EXERCISE INSTRUCTIONS: Below are the entries. Transcribe exactly the lines from the one with "right shoulder: (642, 282)" through the one with "right wrist: (11, 217)", ends included, and leave out all others.

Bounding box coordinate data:
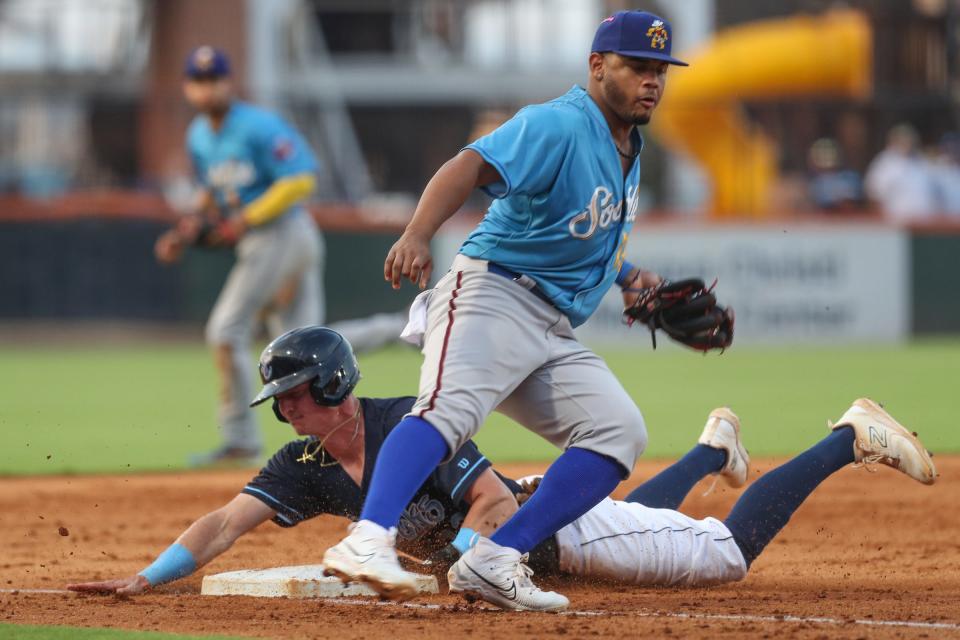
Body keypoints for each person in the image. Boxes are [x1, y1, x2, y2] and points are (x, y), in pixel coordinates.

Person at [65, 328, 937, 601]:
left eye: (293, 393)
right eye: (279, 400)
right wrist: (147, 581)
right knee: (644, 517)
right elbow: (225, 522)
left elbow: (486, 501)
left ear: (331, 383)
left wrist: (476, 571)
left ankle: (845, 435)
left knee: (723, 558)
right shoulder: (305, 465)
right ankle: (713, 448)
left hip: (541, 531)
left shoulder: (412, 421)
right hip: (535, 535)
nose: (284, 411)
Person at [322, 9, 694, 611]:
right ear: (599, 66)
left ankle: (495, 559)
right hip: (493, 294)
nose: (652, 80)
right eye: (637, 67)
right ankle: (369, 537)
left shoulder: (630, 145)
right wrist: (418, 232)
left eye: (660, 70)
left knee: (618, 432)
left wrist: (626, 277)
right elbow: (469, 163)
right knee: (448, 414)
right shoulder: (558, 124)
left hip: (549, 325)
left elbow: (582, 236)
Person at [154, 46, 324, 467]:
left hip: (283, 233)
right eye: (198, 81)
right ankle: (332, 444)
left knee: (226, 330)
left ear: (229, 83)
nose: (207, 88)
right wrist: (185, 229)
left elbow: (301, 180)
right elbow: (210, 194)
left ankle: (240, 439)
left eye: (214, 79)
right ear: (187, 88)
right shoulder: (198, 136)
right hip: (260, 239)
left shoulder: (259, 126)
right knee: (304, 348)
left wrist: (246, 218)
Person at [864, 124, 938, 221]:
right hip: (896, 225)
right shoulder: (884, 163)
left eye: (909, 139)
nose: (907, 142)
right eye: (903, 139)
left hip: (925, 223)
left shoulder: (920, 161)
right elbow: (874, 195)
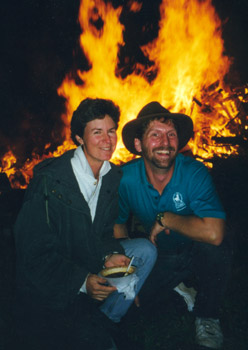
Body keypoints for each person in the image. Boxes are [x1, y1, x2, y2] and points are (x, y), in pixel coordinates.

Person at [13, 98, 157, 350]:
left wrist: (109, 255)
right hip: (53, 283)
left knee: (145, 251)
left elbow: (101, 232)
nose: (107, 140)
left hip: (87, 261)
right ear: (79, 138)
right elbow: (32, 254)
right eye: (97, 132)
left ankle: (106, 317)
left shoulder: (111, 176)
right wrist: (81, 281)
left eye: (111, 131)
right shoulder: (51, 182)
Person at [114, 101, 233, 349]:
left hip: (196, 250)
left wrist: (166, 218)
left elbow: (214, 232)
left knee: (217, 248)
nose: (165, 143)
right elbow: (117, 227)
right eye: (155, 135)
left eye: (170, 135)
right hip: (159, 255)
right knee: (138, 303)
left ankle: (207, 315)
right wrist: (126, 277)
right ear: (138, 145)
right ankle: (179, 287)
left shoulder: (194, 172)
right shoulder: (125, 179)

--

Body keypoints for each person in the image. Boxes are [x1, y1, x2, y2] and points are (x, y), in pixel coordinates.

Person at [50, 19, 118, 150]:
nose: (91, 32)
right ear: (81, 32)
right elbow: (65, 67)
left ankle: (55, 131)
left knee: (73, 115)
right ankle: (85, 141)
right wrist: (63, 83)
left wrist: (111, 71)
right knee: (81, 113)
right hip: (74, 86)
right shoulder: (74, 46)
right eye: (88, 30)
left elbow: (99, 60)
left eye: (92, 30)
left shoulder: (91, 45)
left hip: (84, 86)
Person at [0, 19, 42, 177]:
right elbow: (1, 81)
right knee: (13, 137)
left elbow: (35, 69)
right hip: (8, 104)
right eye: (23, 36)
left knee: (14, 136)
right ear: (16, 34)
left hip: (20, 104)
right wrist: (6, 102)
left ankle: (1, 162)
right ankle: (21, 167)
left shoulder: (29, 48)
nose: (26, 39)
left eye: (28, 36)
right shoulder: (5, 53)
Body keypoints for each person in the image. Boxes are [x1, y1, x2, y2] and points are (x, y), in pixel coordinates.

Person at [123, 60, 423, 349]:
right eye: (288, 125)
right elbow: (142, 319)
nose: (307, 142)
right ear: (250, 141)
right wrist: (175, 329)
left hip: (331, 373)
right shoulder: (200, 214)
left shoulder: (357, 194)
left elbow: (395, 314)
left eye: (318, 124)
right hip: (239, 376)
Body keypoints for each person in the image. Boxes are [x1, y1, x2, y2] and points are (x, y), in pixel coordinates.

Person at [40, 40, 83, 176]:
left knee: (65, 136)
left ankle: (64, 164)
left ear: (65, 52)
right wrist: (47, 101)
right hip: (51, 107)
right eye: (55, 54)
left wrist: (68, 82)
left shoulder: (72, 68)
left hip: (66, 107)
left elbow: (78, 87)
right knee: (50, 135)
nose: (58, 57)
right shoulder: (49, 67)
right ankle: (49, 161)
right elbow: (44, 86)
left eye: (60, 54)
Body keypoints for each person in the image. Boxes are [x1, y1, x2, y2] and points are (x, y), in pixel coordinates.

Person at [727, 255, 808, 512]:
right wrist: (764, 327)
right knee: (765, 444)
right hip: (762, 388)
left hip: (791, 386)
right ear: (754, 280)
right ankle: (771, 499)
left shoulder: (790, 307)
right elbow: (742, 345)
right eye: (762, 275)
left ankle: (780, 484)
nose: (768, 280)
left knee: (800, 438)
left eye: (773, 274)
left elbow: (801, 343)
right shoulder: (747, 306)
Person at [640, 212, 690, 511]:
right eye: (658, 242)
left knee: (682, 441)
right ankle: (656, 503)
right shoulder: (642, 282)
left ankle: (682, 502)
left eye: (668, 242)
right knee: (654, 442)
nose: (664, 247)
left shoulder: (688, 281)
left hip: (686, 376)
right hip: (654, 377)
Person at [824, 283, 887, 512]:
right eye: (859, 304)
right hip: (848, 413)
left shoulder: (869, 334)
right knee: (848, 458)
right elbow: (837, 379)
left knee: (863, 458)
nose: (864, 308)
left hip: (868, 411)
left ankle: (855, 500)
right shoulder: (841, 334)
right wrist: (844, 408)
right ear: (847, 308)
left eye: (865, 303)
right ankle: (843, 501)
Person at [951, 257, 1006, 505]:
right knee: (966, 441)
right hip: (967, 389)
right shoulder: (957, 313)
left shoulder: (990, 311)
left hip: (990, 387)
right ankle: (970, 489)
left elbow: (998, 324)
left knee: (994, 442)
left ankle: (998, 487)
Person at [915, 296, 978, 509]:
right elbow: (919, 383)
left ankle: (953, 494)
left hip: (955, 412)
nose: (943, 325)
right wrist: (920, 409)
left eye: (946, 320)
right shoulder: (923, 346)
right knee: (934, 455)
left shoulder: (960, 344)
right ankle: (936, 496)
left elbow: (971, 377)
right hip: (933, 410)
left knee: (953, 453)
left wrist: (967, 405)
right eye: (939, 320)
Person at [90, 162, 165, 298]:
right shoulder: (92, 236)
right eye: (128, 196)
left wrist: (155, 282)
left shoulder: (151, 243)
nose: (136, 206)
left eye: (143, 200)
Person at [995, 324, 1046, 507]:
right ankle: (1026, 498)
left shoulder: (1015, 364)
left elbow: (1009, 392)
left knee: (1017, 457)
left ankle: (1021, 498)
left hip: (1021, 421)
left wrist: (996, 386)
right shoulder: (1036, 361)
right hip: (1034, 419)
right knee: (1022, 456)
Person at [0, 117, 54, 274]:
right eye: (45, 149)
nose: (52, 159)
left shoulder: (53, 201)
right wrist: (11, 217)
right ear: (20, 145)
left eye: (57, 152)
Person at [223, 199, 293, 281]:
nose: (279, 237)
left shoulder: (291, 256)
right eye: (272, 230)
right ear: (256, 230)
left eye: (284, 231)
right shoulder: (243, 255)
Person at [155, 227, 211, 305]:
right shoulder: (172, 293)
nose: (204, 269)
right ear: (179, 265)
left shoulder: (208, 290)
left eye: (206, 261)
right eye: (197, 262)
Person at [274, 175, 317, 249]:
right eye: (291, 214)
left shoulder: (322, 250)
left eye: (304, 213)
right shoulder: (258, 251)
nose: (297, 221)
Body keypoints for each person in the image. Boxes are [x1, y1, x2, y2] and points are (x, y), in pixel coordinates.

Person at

TASK SOLUTION:
right shoulder: (642, 282)
left ankle: (682, 502)
left eye: (668, 242)
right knee: (654, 442)
nose: (664, 247)
left shoulder: (688, 281)
left hip: (686, 376)
right hip: (654, 377)
Person at [824, 283, 887, 512]:
right eye: (859, 304)
right hip: (848, 413)
left shoulder: (869, 334)
right knee: (848, 458)
right elbow: (837, 379)
left knee: (863, 458)
nose: (864, 308)
left hip: (868, 411)
left ankle: (855, 500)
right shoulder: (841, 334)
right wrist: (844, 408)
right ear: (847, 308)
left eye: (865, 303)
right ankle: (843, 501)
Person at [951, 257, 1006, 505]:
right knee: (966, 441)
right hip: (967, 389)
right shoulder: (957, 313)
left shoulder: (990, 311)
left hip: (990, 387)
right ankle: (970, 489)
left elbow: (998, 324)
left knee: (994, 442)
left ankle: (998, 487)
Person at [915, 296, 978, 509]:
right elbow: (919, 383)
left ankle: (953, 494)
left hip: (955, 412)
nose: (943, 325)
right wrist: (920, 409)
left eye: (946, 320)
right shoulder: (923, 346)
right knee: (934, 455)
left shoulder: (960, 344)
right ankle: (936, 496)
left elbow: (971, 377)
right hip: (933, 410)
left knee: (953, 453)
left wrist: (967, 405)
right eye: (939, 320)
Person at [90, 162, 165, 298]:
right shoulder: (92, 236)
right eye: (128, 196)
left wrist: (155, 282)
left shoulder: (151, 243)
nose: (136, 206)
left eye: (143, 200)
Person at [995, 324, 1046, 507]:
right ankle: (1026, 498)
left shoulder: (1015, 364)
left elbow: (1009, 392)
left knee: (1017, 457)
left ankle: (1021, 498)
left hip: (1021, 421)
left wrist: (996, 386)
right shoulder: (1036, 361)
right hip: (1034, 419)
right knee: (1022, 456)
Person at [0, 117, 54, 274]:
right eye: (45, 149)
nose: (52, 159)
left shoulder: (53, 201)
right wrist: (11, 217)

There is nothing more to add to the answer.